* [What this exercise asks]
A) Reproduce the talk description on exploratory data analysis word for word, everything from "For many, wine" down to "glance at data.".
B) Answer these questions from the talk description on exploratory data analysis, one answer per line, marked the same way:
(i) How does the description define Exploratory Data Analysis?
(ii) Is Exploratory Data Analysis a one-off process, according to the description?
(iii) What format does the presentation use?
C) The talk description on exploratory data analysis names specific problems that can come from shallow work when you don't know your data well enough. List each of those problems.

* [Provided passage]
---+---
For many, wine is a taste acquired over many years; others use data. In this talk, I recite the story of how I uncovered the constituents of a good wine using Data Visualization while discussing the nuances of Exploratory Data Analysis (EDA) – the process of taking the first glance at data.
Idea Behind The Talk
With the rise of tools allowing for smooth implementation of powerful algorithms, it is tempting to skip EDA. However, EDA is just as important as any part of a data project; if you don't know your data well enough, you can end up doing very shallow work , i.e., inaccurate models, choosing wrong variables, inefficient use of resources, or all of the above. Sometimes, EDA uncovers more than what the confirmatory study would've done otherwise.
Exploratory Data Analysis is what one should do when first encountering a dataset. However, it's not a one-off process: there are setbacks, multiple iterations, and the process sets the tone for a more formal analysis of data in hand. With a story-like format, the presentation mentions the setbacks one faces when performing a real data study.
The motivation behind creating this talk is to impart the idea of Exploratory Data Analysis, and how Data Visualizations help uncover patterns (not limited to the findings of the wine study). Moreover, I believe the format of a sharing a real story with the idea of "how to reach and infer from a specific plot" would help the audience understand data visualization better than talking about syntactic sugar of a particular visualization library. Moreover, the ideas can be further generalized to any other visualization library.
---+---
* [Material shown]
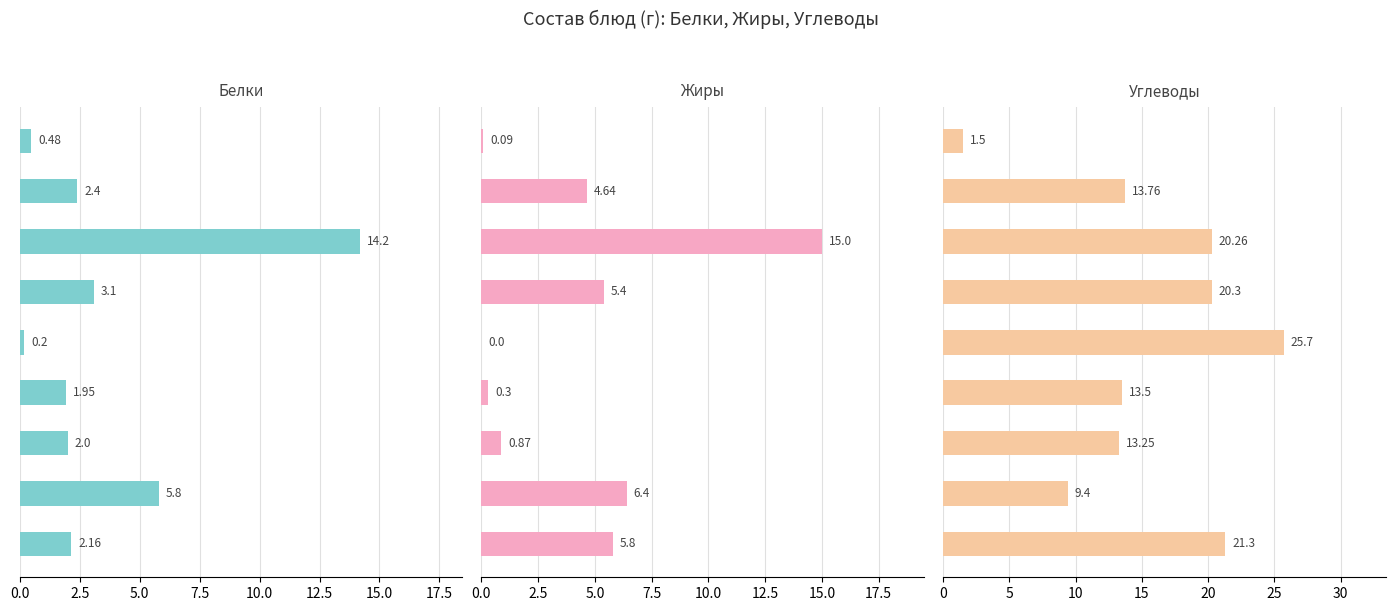

What is the sum of the Белки values at 20.0 and 12.5?

4.1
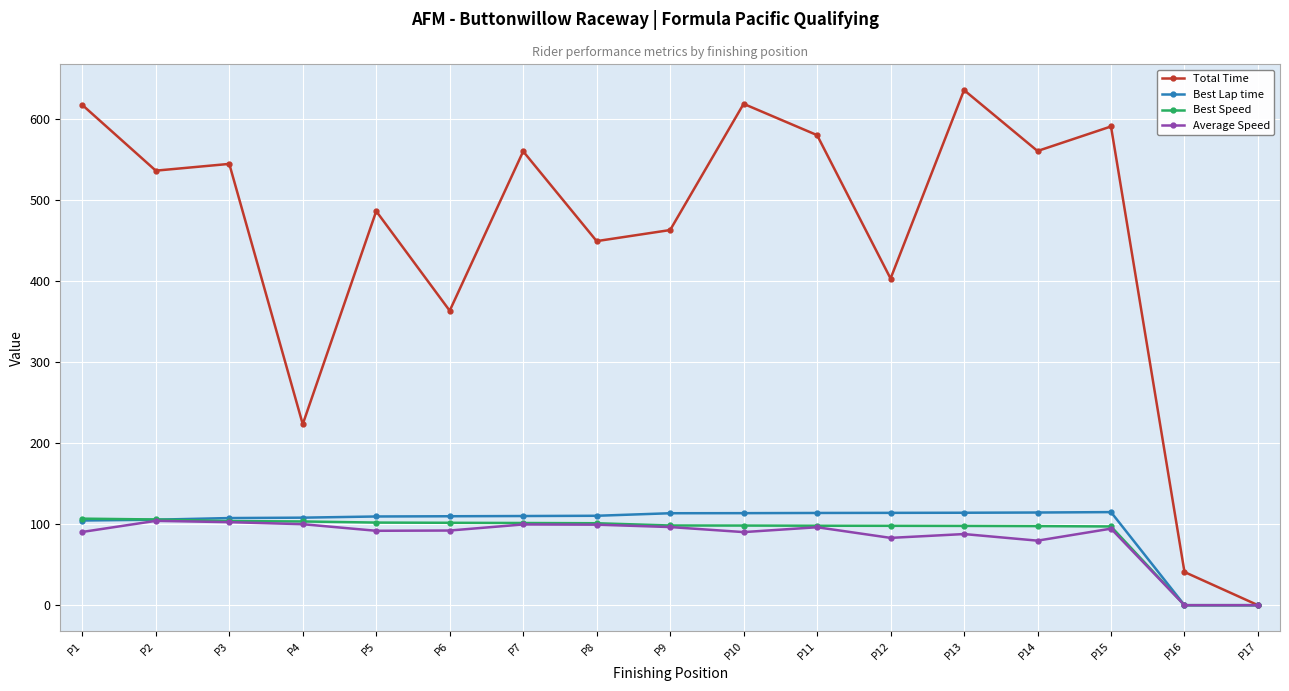

How many distinct data groups are displayed?

4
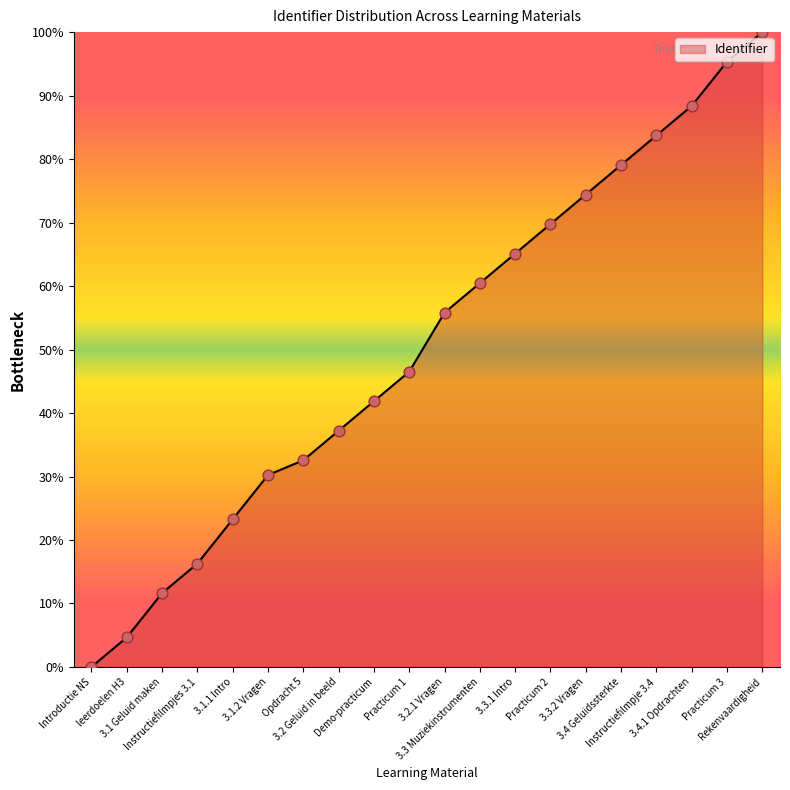

What is the ratio of the value at 3.3 Muziekinstrumenten to the value at Demo-practicum?

1.4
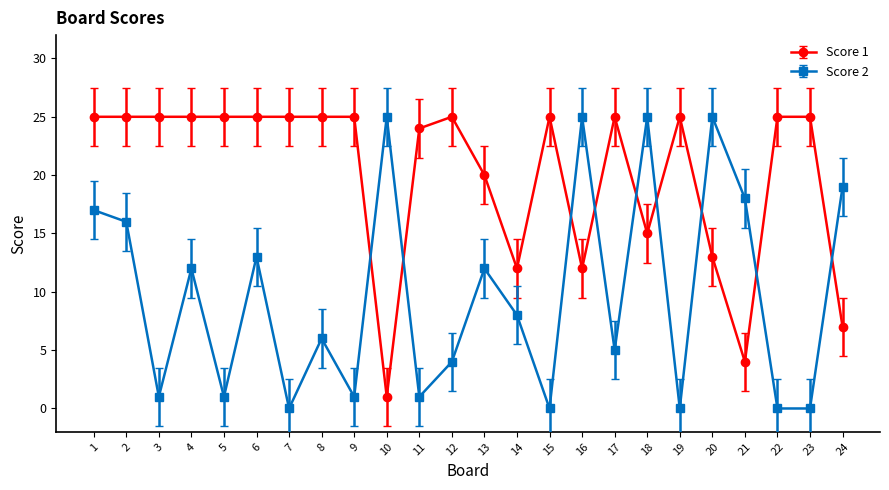

Is the value of Score 1 at 9 greater than the value of Score 2 at 3?

Yes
---+---
* [Answers to each task]
A)
For many, wine is a taste acquired over many years; others use data. In this talk, I recite the story of how I uncovered the constituents of a good wine using Data Visualization while discussing the nuances of Exploratory Data Analysis (EDA) – the process of taking the first glance at data.

B)
(i) The process of taking the first glance at data.
(ii) No.
(iii) A story-like format.

C)
- Inaccurate models
- Choosing wrong variables
- Inefficient use of resources